Abstract
Abstract
Laparoscopic hysterectomy as an alternative to abdominal hysterectomy is frequently performed for benign uterine pathology. Although laparoscopic hysterectomy is associated with less pain, quicker recovery, and better short-term quality of life, it is associated with an increased risk of ureter lesions compared with the open procedure. We point out the case of a woman who underwent a total laparoscopic hysterectomy and presented postoperatively with a cellulitis at the right side of the body expanding over the abdomen and the pelvis, and subsequently problems with micturition. Computed tomography demonstrated a lesion of the left ureter nearby the ureterovesical junction. Cellulitis was treated with Clindamycin, and a nephrostomy catheter was placed since the placement of a Double-J stent was not possible. Six weeks after surgery, a ureter re-anastomosis was performed by laparotomy. Urine leakage into the abdomen combined with urinary tract infection or infection of the wounds can lead to rapid extension of cellulitis and is therefore an important additional symptom for urological complications after a laparoscopic hysterectomy.
Introduction
Case Presentation
A 53-year-old woman presented at the outpatient clinic with dyspareunia, urinary incontinence, and pollakisuria. She previously underwent a laparoscopic adhesiolysis. Gynecological examination and transvaginal sonography demonstrated an enlarged uterus with myomas in both the anterior and posterior wall of 4 cm in diameter with insufficient descent for a vaginal hysterectomy. A total laparoscopic hysterectomy was performed to relieve patient's mechanical complaints. The procedure was uneventful. Both ureters were identified and prepared outside the working field. The bladder was dissected using monopolar coagulation and hampered by the anterior located myoma 3 × 4 cm in diameter. Additionally, the left ovary as well as the left tube were adhesive to the posterior wall of the uterus, but could be dissected easily. On the second postoperative day, the patient presented with a bulge of 10 × 4 cm around the right trocar incision and problems with micturition. After expectative management, the right side of the abdomen appeared red, tender, and swollen on the third postoperative day. Clindamycin was administrated intravenously because of the clinical suspicion of a urinary tract infection based on the urine sediment and the rise in C-reactive protein (183 mg/L). Urine culture demonstrated a Escherichia coli colonization of >105. Additional abdominal sonography demonstrated minimal dilatation of left extrarenal pyelum, without dilatation of the ureter, and intra-abdominal free fluid. Serum creatinine was elevated till 110 μmol/L (normal range: 55–100 μmol/L). Subsequently, on computed tomography, leakage from the distal left ureter nearby the ureterovesical junction was observed. A nephrostomy catheter was placed, since the insertion of a Double-J catheter failed. In addition, an intraperitoneal drain was placed in Douglas pouch to withdraw the purulent free fluid. Twelve days after surgery, the patient recovered, serum creatinine returned to normal value, and the skin rash resolved. Six weeks after primary surgery, the patient underwent a re-anastomosis of the ureter by laparotomy. The postoperative period was uneventful, and she recovered completely 3 months after primary surgery. On final pathology, two myoma's were identified, the largest one of 3.8 cm in diameter, without other abnormalities. The total weight of the uterus was 220 g.
Discussion
To our knowledge, this is the first reported case of extensive cellulitis as the initial symptom of ureter lesion after total laparoscopic hysterectomy. It was suspected that the cellulitis was caused by E. coli, which was colonized out of the patients' urine. Recently, one other case report was published of an E. coli cellulitis as a complication after radical prostatectomy. It was speculated that because of insufflation of CO2 in the abdomen, skin layers are cleaved and easily expand infections through all tissue layers. 4 E. coli bacteria are present in the gastrointestinal tract of healthy humans. Patients are more vulnerable because of decreased activity of the immune system, which can be exacerbated by operative procedures.

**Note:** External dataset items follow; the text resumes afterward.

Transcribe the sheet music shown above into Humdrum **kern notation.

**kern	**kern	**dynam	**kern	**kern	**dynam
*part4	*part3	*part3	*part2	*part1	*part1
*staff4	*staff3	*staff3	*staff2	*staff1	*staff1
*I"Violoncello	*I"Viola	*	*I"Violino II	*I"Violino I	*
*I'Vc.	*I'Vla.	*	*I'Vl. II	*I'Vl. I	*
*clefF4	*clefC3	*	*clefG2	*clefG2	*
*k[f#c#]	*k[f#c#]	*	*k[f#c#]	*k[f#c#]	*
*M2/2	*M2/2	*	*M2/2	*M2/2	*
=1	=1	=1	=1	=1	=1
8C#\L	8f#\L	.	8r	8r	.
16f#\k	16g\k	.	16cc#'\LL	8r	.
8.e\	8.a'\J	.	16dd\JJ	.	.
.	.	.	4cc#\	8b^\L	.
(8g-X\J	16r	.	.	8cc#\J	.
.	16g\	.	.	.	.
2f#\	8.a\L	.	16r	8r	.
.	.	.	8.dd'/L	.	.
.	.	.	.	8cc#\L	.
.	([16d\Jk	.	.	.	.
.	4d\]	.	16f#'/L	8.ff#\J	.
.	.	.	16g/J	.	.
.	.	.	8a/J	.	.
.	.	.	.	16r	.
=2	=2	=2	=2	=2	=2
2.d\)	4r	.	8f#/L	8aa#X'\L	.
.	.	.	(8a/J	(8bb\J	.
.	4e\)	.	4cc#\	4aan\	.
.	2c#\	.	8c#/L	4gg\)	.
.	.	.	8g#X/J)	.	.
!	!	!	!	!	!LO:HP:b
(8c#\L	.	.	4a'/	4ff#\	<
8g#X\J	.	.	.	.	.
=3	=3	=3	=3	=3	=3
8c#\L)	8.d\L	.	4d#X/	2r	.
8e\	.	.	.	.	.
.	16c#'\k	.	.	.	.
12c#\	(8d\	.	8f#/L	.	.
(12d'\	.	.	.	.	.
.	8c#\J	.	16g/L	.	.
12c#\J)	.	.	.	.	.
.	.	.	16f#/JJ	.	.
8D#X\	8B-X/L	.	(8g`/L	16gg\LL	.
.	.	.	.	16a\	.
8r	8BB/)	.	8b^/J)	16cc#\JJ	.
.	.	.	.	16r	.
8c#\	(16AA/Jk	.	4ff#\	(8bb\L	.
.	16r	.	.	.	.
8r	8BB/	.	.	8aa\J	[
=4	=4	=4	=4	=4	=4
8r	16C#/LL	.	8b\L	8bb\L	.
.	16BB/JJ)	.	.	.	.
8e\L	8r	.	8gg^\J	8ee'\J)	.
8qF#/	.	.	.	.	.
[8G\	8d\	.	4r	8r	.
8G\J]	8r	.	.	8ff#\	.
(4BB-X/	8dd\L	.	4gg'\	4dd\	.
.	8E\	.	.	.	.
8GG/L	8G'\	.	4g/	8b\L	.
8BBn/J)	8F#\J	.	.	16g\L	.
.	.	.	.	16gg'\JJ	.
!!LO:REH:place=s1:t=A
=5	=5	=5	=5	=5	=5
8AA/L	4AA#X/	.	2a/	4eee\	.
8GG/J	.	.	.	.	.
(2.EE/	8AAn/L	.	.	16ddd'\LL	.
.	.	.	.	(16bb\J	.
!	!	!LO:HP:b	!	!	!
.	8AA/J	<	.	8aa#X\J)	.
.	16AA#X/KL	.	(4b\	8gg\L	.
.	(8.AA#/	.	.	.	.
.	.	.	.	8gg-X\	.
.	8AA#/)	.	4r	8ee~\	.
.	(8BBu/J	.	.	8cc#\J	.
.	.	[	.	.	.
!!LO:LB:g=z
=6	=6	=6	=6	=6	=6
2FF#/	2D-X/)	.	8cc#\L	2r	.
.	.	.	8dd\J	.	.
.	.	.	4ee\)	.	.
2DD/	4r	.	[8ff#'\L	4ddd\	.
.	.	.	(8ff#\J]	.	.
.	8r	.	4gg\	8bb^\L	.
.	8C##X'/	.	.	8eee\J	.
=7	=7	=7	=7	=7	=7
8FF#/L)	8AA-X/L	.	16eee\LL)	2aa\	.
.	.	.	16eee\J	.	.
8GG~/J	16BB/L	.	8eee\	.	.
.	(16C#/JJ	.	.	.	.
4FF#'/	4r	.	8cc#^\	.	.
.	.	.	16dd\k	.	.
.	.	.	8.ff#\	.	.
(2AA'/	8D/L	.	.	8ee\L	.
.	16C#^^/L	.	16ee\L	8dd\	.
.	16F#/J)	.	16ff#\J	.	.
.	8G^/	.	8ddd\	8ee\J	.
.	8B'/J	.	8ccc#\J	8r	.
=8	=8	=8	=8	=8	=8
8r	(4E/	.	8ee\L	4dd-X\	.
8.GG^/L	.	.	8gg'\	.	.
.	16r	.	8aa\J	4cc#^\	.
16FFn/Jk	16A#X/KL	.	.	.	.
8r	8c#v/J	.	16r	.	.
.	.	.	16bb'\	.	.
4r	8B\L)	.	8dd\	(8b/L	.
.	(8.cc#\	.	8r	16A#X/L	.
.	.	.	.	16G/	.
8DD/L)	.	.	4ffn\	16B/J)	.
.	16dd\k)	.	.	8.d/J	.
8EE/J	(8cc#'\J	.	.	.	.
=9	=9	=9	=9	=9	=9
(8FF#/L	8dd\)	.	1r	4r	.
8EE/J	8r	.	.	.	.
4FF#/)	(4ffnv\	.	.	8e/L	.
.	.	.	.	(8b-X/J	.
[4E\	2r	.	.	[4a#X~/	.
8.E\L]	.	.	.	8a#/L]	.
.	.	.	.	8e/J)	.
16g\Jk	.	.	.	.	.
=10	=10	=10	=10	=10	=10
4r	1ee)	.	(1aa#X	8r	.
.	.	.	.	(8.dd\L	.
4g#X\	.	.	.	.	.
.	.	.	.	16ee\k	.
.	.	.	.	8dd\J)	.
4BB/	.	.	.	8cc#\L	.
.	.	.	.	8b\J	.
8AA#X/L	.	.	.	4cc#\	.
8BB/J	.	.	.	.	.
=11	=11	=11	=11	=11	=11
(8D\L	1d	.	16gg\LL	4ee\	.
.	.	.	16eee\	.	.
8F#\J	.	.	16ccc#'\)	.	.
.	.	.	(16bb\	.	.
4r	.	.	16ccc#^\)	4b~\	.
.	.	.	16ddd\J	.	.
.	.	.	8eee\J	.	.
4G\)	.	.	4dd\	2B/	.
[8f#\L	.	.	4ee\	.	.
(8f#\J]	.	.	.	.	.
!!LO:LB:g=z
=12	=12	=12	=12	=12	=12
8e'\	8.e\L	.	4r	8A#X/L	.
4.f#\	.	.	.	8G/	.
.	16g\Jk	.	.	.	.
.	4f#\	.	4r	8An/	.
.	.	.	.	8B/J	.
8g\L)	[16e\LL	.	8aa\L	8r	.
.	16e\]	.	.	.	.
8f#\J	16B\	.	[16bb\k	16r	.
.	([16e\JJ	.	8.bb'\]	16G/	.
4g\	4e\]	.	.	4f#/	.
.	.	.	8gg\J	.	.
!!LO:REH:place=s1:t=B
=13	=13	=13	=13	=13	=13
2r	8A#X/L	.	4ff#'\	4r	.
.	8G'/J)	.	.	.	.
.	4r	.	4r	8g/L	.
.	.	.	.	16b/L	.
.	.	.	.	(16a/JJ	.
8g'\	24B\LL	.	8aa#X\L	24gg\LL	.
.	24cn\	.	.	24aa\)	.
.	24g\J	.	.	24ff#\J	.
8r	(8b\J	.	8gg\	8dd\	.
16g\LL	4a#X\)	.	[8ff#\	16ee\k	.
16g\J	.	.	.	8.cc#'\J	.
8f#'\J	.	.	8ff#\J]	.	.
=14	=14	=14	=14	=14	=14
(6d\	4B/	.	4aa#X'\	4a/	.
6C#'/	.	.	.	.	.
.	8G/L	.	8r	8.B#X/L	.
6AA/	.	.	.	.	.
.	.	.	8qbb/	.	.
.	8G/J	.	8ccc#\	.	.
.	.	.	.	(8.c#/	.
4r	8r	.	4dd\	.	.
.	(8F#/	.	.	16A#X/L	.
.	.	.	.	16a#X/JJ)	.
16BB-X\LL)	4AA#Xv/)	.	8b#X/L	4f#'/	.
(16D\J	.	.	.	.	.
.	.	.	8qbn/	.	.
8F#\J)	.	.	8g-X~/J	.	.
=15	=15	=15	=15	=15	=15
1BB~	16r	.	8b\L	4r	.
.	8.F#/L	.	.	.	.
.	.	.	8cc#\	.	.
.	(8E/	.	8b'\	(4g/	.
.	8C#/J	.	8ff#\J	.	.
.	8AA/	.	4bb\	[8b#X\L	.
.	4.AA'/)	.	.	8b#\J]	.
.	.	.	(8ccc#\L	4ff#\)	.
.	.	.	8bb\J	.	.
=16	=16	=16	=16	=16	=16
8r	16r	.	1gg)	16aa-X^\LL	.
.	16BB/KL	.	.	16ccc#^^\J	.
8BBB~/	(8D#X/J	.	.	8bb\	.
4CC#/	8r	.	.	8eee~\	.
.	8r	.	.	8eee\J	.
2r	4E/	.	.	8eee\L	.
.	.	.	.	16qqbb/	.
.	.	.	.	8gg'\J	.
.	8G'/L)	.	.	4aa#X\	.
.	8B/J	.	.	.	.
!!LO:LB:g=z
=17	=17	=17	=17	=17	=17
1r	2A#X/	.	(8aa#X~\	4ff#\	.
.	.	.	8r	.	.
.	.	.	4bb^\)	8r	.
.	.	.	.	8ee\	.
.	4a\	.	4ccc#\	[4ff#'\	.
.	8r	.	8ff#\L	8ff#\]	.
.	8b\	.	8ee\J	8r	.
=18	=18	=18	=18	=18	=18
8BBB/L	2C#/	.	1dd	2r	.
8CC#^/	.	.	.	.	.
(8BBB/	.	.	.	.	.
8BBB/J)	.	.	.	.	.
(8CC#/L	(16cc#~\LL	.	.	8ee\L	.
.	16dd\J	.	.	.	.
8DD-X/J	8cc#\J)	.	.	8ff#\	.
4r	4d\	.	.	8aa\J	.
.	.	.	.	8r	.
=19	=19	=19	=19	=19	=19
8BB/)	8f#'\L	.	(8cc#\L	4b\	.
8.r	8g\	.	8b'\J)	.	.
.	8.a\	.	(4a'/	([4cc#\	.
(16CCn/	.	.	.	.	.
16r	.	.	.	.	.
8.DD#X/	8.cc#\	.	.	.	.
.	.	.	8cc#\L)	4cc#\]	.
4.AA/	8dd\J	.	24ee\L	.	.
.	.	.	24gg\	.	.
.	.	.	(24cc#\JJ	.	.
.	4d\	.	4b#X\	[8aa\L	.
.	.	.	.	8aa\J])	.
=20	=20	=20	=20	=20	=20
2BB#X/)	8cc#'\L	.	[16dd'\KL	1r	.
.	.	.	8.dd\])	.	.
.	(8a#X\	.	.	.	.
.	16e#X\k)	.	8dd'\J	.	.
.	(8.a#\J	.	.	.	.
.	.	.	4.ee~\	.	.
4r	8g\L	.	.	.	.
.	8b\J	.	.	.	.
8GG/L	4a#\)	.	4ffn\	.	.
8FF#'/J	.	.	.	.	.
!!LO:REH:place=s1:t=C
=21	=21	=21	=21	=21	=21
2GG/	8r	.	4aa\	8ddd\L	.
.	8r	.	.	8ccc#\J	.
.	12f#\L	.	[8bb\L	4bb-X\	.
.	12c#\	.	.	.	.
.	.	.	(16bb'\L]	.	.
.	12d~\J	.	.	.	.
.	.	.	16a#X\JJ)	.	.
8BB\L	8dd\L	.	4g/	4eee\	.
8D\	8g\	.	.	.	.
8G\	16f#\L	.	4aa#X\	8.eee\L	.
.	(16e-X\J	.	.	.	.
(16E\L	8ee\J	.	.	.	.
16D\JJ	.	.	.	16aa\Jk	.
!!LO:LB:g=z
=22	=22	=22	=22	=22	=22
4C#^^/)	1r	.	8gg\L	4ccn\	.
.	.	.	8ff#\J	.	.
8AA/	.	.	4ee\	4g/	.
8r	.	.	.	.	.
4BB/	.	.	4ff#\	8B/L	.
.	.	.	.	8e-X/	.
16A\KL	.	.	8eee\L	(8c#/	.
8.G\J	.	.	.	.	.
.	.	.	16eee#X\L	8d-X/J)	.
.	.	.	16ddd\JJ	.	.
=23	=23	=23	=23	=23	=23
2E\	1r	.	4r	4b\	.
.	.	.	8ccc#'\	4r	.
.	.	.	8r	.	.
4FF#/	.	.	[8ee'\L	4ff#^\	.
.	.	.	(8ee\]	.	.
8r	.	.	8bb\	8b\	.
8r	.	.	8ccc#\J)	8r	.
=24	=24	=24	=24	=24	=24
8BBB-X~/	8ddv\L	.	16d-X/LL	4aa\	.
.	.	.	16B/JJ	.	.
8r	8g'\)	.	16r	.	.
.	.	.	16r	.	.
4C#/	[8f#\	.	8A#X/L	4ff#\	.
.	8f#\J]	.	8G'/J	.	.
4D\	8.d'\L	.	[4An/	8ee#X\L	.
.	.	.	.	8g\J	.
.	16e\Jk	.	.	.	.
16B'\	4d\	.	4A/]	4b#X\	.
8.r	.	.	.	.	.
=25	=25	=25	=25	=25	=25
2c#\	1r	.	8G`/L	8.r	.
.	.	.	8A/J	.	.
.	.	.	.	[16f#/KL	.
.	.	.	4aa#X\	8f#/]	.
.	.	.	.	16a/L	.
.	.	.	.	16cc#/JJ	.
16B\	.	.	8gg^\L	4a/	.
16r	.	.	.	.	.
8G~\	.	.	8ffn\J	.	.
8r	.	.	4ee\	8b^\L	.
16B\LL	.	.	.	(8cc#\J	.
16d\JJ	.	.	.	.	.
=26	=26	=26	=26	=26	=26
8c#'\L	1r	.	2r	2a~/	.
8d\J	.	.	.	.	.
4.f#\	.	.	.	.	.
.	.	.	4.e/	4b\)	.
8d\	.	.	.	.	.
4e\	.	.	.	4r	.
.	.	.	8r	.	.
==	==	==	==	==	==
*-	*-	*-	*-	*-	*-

There is a discrepancy between the side of the lesion of the left ureter and the cellulitis at the right trocar incision. This could be explained by the patients' position in bed. As a result of the cleavage of the skin layers in all directions, the infection can be migrated to the right side even if originally from the left ureter leakage. Unfortunately, ureter lesions are more common in laparoscopic hysterectomies than in open and vaginal procedures. 1 In the current case, thermal injury is most likely because there was some delay in the presentation of the symptoms, which is known to be characteristic for thermal and mainly monopolar damage. 5 When dissection of tissue is hampered during laparoscopic surgery, sharp dissection may be preferential to electro surgery to reduce the risk of thermal injury.
Conclusion
In this case report, we describe cellulitis as the first symptom of extended urinary tract infection in the abdomen caused by thermal ureter injury. Cellulitis should be treated with susceptible antibiotics, and additional imaging is necessary to rule out any urinary tract injury.
Footnotes
Disclosure Statement
No competing financial interests exist.